In der vorliegenden Beschwerde werden keine Rechtsfragen aufgeworfen, denen im Sinne des § 33a VwGG grundsätzliche Bedeutung zukäme. Der erkennende Senat hat daher beschlossen, die Behandlung der Beschwerde abzulehnen.“

Im gegenständlichen Fall findet gesellschaftsteuerlich nur eine Leistung statt, nämlich der Verzicht auf die Forderung. Durch diesen Verzicht wurde das Betriebskapital der Gesellschaft gestärkt und zwar in Höhe des Nennwertes der Forderung, da die Gesellschaft in dieser Höhe die Schuld nicht mehr zurückzahlen muss. Das ist der tatsächliche Wert der Leistung. Das Wirtschaftspotential der Gesellschaft wurde durch den Verzicht der Gesellschafterin auf die Forderung um diesen Betrag gestärkt, da dieser Betrag endgültig in ihr Vermögen übergegangen ist.
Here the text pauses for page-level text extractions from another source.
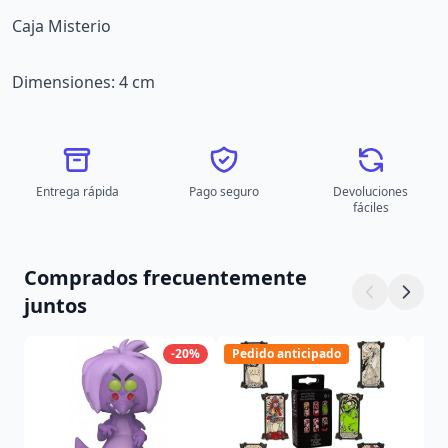
Caja Misterio
Dimensiones: 4 cm
Entrega rápida
Pago seguro
Devoluciones
fáciles
Comprados frecuentemente
juntos
-20%
Pedido anticipado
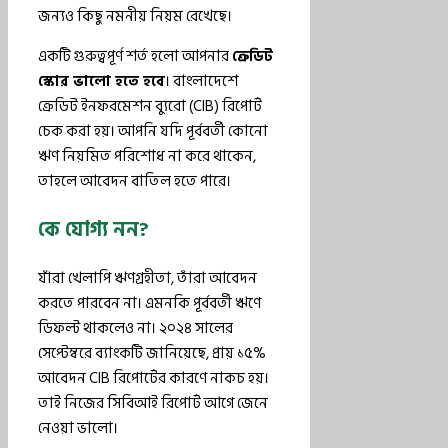
জন্যও কিছু নমনীয় নিয়ম রেখেছে।
একটি গুরুত্বপূর্ণ শর্ত হলো আপনার
ক্রেডিট
স্কোর ভালো হতে হবে
। বাংলাদেশে
ক্রেডিট ইনফরমেশন ব্যুরো (CIB) রিপোর্ট
চেক করা হয়। আপনি যদি পূর্ববর্তী কোনো
ঋণ নিয়মিত পরিশোধ না করে থাকেন,
তাহলে আবেদন বাতিল হতে পারে।
কে যোগ্য নন?
যাঁরা খেলাপি ঋণগ্রহীতা, তাঁরা আবেদন
করতে পারবেন না। এমনকি পূর্ববর্তী ঋণে
ডিফল্ট থাকলেও না। ২০২৪ সালের
সেপ্টেম্বরে ব্যাংকটি জানিয়েছে, প্রায় ১৫%
আবেদন CIB রিপোর্টের কারণে নাকচ হয়।
তাই নিজের সিবিআই রিপোর্ট আগে জেনে
নেওয়া ভালো।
Jede Vermögensmehrung, außer im Fall der Liquidation, ist geeignet, das Vermögen der Gesellschaft zu stärken. Sinn der Gesellschaftsteuer ist nicht die Betrachtung des Gesellschafters - es heißt ja nicht Gesellschaftersteuer -, sondern die Zufuhr von Betriebskapital an die Gesellschaft, um besser wirtschaften zu können. Wenn die Leistung des Gesellschafters geieignet ist, den Wert der Gesellschaftsrechte zu erhöhen, dann ist der Wert aus Sicht der Gesellschaft zu bewerten. Der Verwaltungsgerichtshof ging bei Leistungen an die Gesellschaft in Liquidation in seinem Erkenntnis vom 6.10.1994, 93/16/0103, ebenfalls von der Betrachtung aus der Sicht der Gesellschaft aus. Leistungen an eine Gesellschaft in Liquidation unterliegen nicht der Gesellschaftsteuer, da die Leistungen nicht mehr geeignet sind, das Wirtschaftspotential der Gesellschaft zu stärken. Bei Forderungsverzichten im Rahmen der Liquidation wurde nicht gefragt, ob die Forderungen aus Sicht des Gesellschafters noch einbringlich sind, sondern nur, ob sie dazu dienen, die Gesellschaft einer geregelten Auflösung zuzuführen.

§ 2 Z. 4 KVG geht davon aus, dass der Forderungsverzicht geeignet ist, den Wert der Gesellschaftsrechte zu erhöhen. Eine freiwillige Gesellschafterleistung, die geeignet ist, den Wert der Gesellschaftsrechte zu erhöhen, kann nicht gleichzeitig eine Forderung sein, die wegen Uneinbringlichkeit mit Null zu bewerten ist.

Aus diesen Gründen war spruchgemäß zu entscheiden.

Zulässigkeit der Revision

Gegen diese Entscheidung ist gemäß Art. 133 Abs. 4 B-VG eine Revision nicht zulässig, da das Erkenntnis nicht von der Rechtsprechung des Verwaltungsgerichtshofes abweicht (vgl. VwGH 6.10.1994, 93/16/0103).